_TEKST DO PRZECZYTANIA_:
★ ★ ★
Mistrz Polski sensacyjnie znajduje się w strefie spadkowej, są tam również zieloni, więc stawka będzie ogromna. W ekipie z Drogi Dębińskiej nie ma jednak strachu, mimo że pozycja jej najbliższego przeciwnika jest myląca.
- Od przyjścia trenera Aleksandara Vukovicia Legia poprawiła wyniki. Ma jakościowych piłkarzy, a to robi różnicę. Jej lokata nie odzwierciedla gry, bo tak fatalnie ten zespół nie wyglądał. Często nawet gdy miał inicjatywę, gole zdobywali przeciwnicy. To są trudne sytuacje dla każdego - przyznał Dawid Szulczek.
O rywalu opiekun Warty nie chce jednak zbyt dużo mówić. - Wolę się zajmować swoją drużyną. Cieszę się, bo dysponuję na tyle szeroką kadrą, że muszę się dziś zastanawiać, kto pojedzie na mecz, a kto będzie musiał zostać w Poznaniu. Obecnie jesteśmy w stanie zmianami podnieść jakość gry. Jeśli niedzielne spotkanie będzie się toczyć po naszej myśli, Legii z każdą minutą będzie coraz trudniej - dodał.
★ ★ ★
_DOSTARCZONE WPISY_:

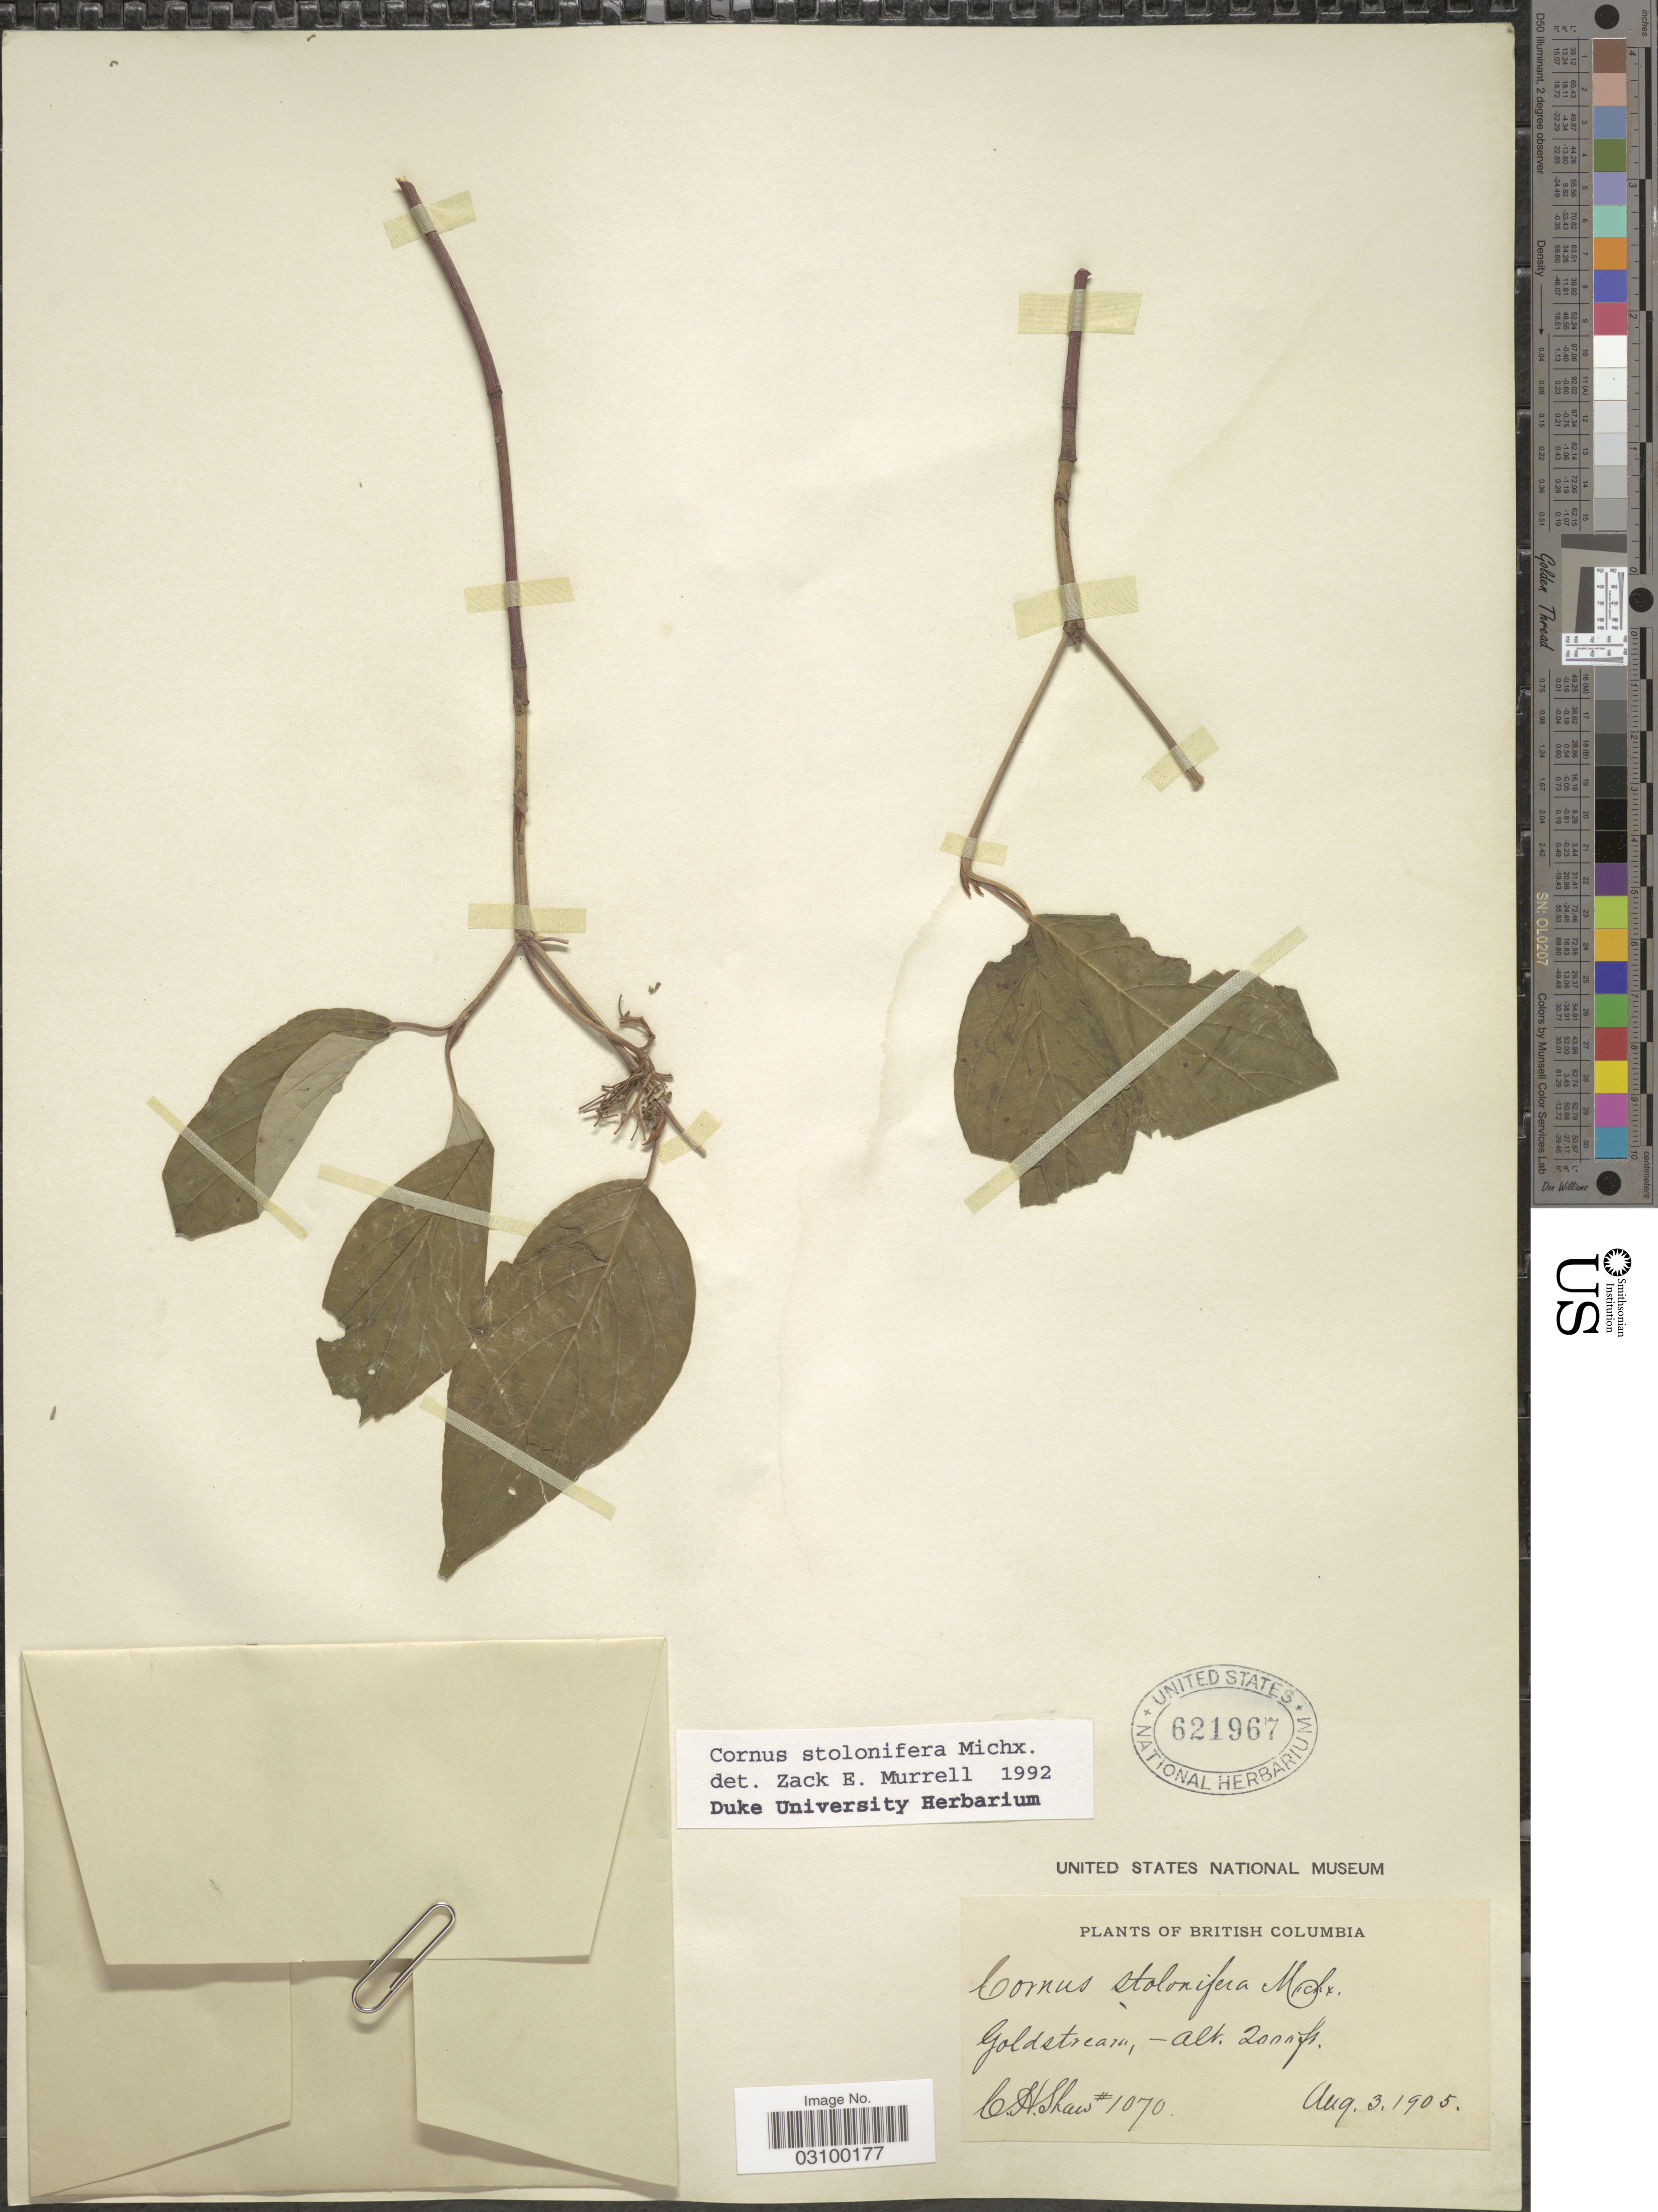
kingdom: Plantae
★ ★ ★
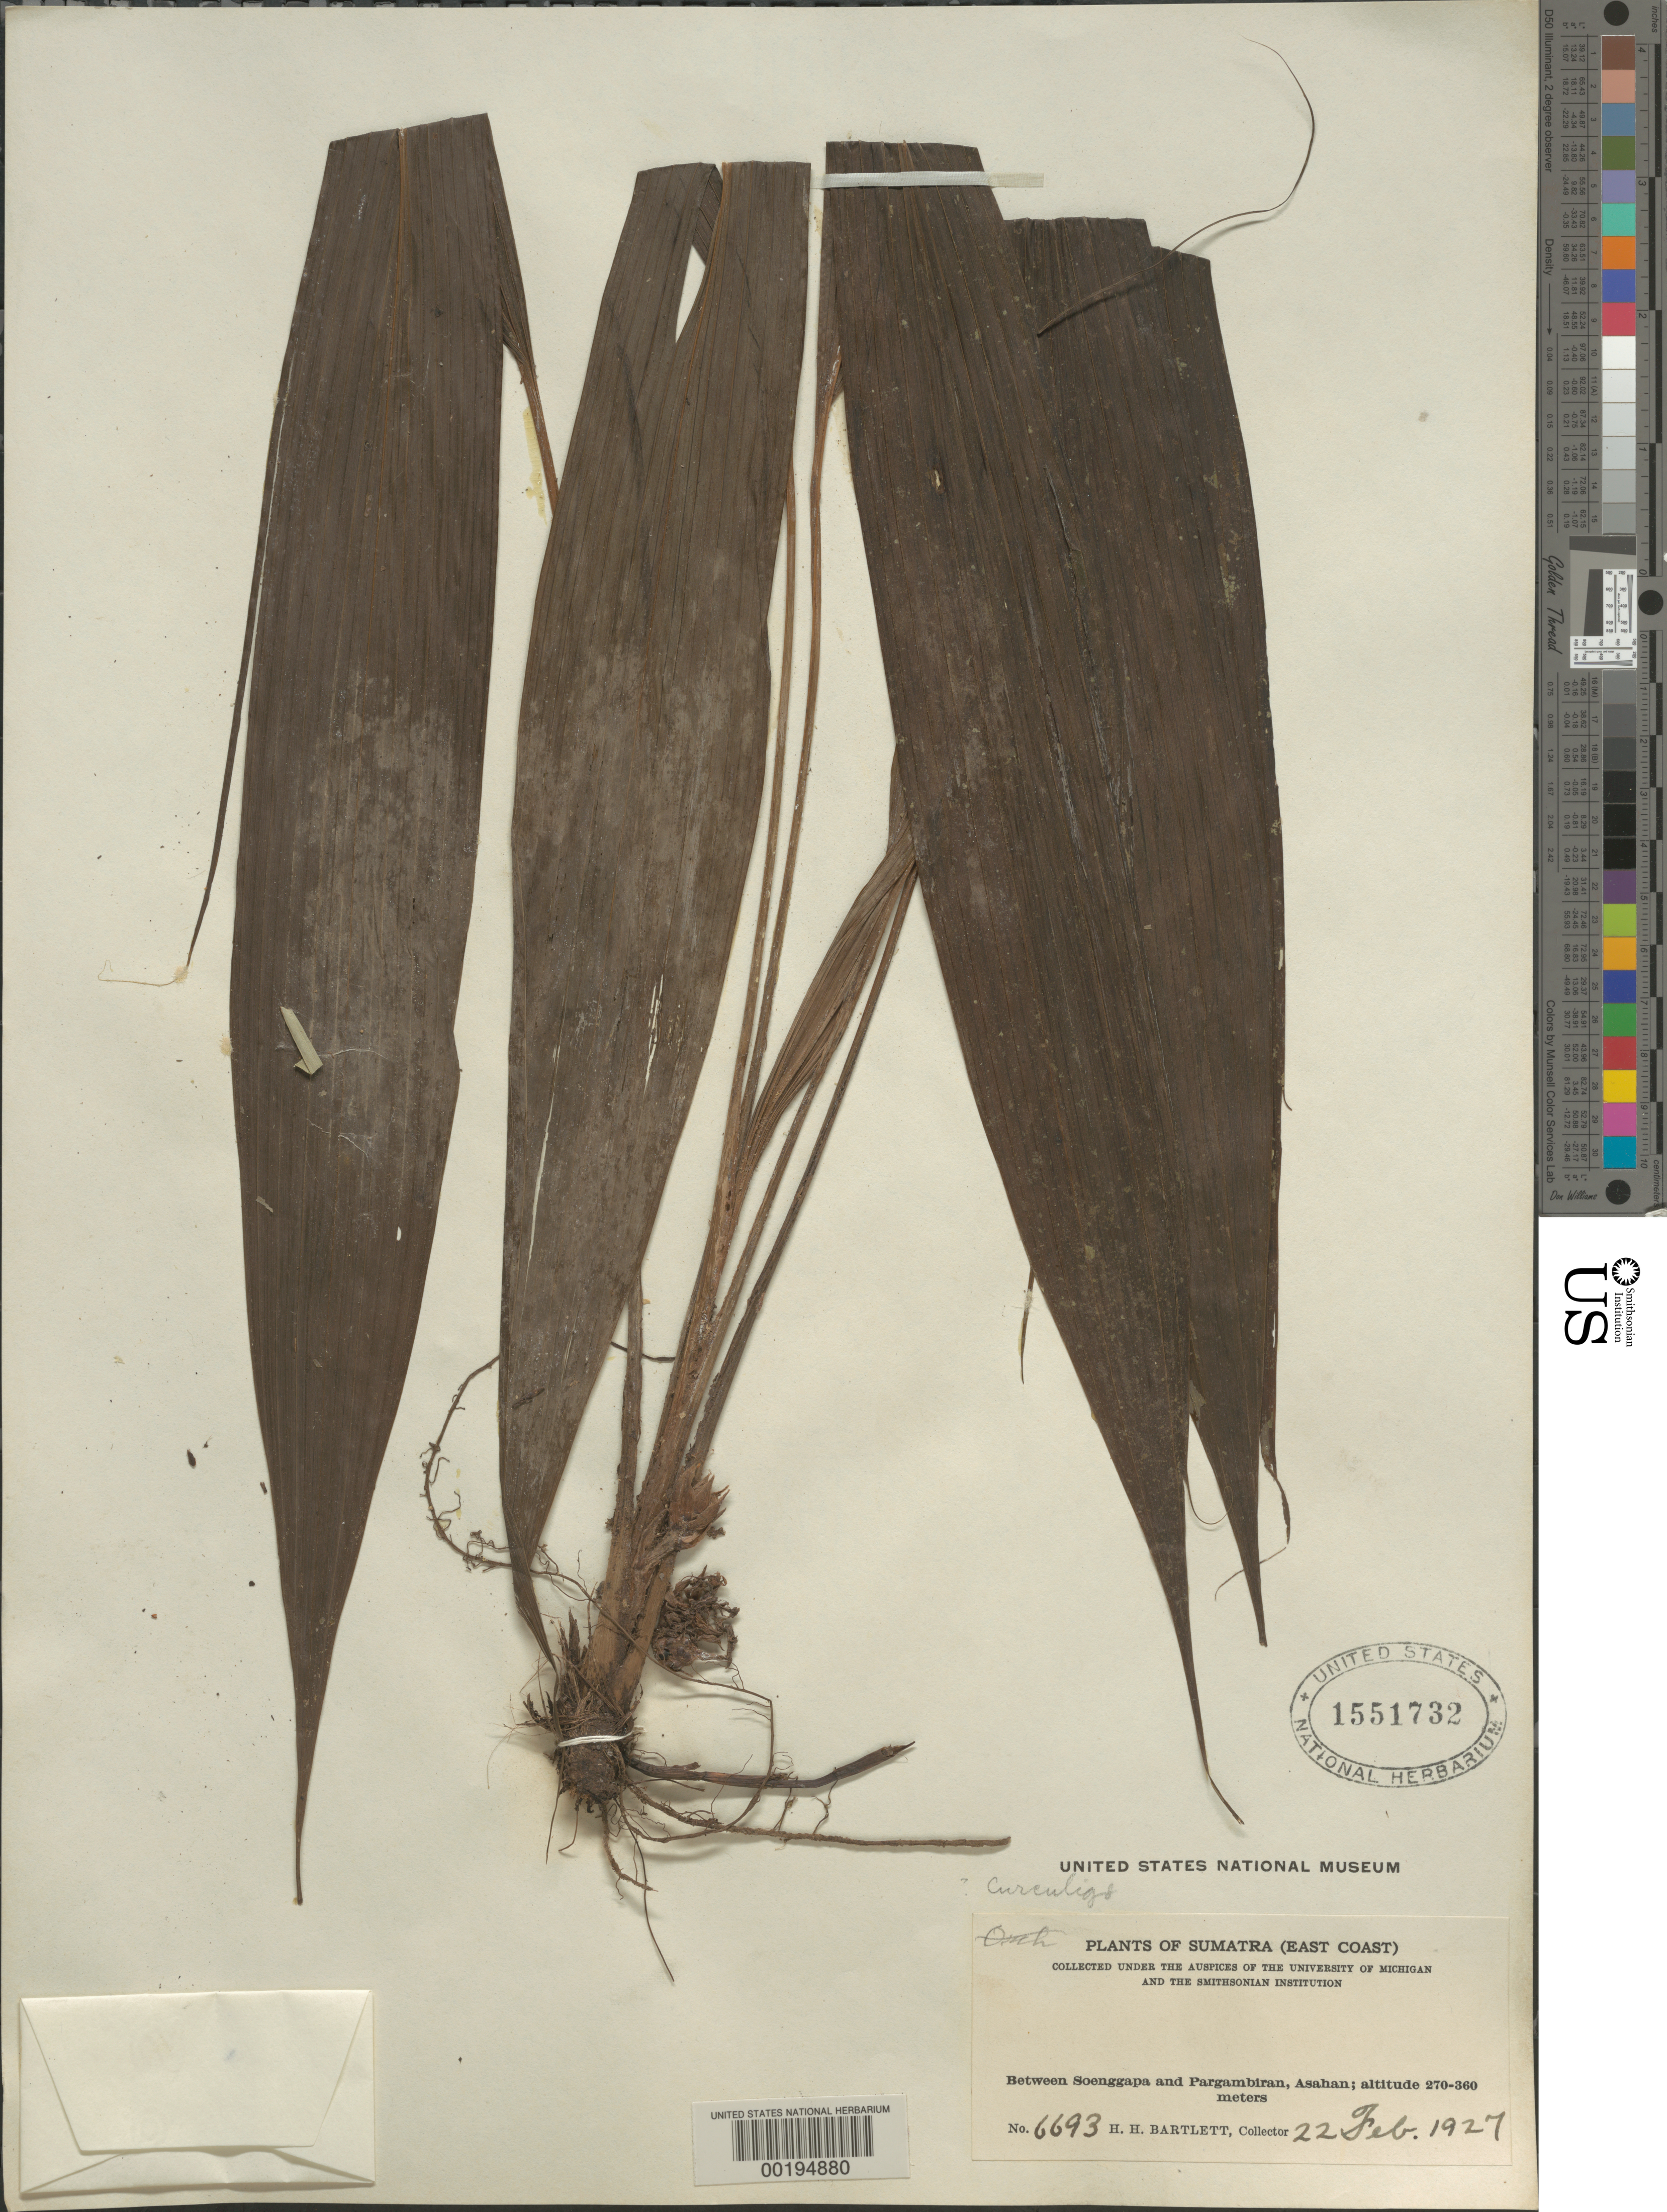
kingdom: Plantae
★ ★ ★
_POLECENIA_:
a: Wypisz z tekstu o meczu Warty z Legią fragment od „Mistrz Polski sensacyjnie” aż do „przeciwnika jest myląca.”.
b: Odpowiedz na podstawie tekstu o meczu Warty z Legią:
(i) Po przyjściu którego trenera Legia poprawiła wyniki?
(ii) W której części tabeli sensacyjnie znajduje się mistrz Polski?
(iii) W jakim mieście zostaną piłkarze, którzy nie pojadą na mecz?
c: W jednym do trzech zdań wyjaśnij, dlaczego według Dawida Szulczka lokata Legii w tekście o meczu Warty z Legią nie odzwierciedla jej gry.

_ODPOWIEDZI DO ZADAŃ_:
a:
Mistrz Polski sensacyjnie znajduje się w strefie spadkowej, są tam również zieloni, więc stawka będzie ogromna. W ekipie z Drogi Dębińskiej nie ma jednak strachu, mimo że pozycja jej najbliższego przeciwnika jest myląca.

b:
(i) Po przyjściu trenera Aleksandara Vukovicia.
(ii) W strefie spadkowej.
(iii) W Poznaniu.

c: Według Szulczka Legia nie wyglądała aż tak fatalnie, jak wskazuje jej pozycja, i ma jakościowych piłkarzy. Często nawet wtedy, gdy miała inicjatywę, gole zdobywali przeciwnicy.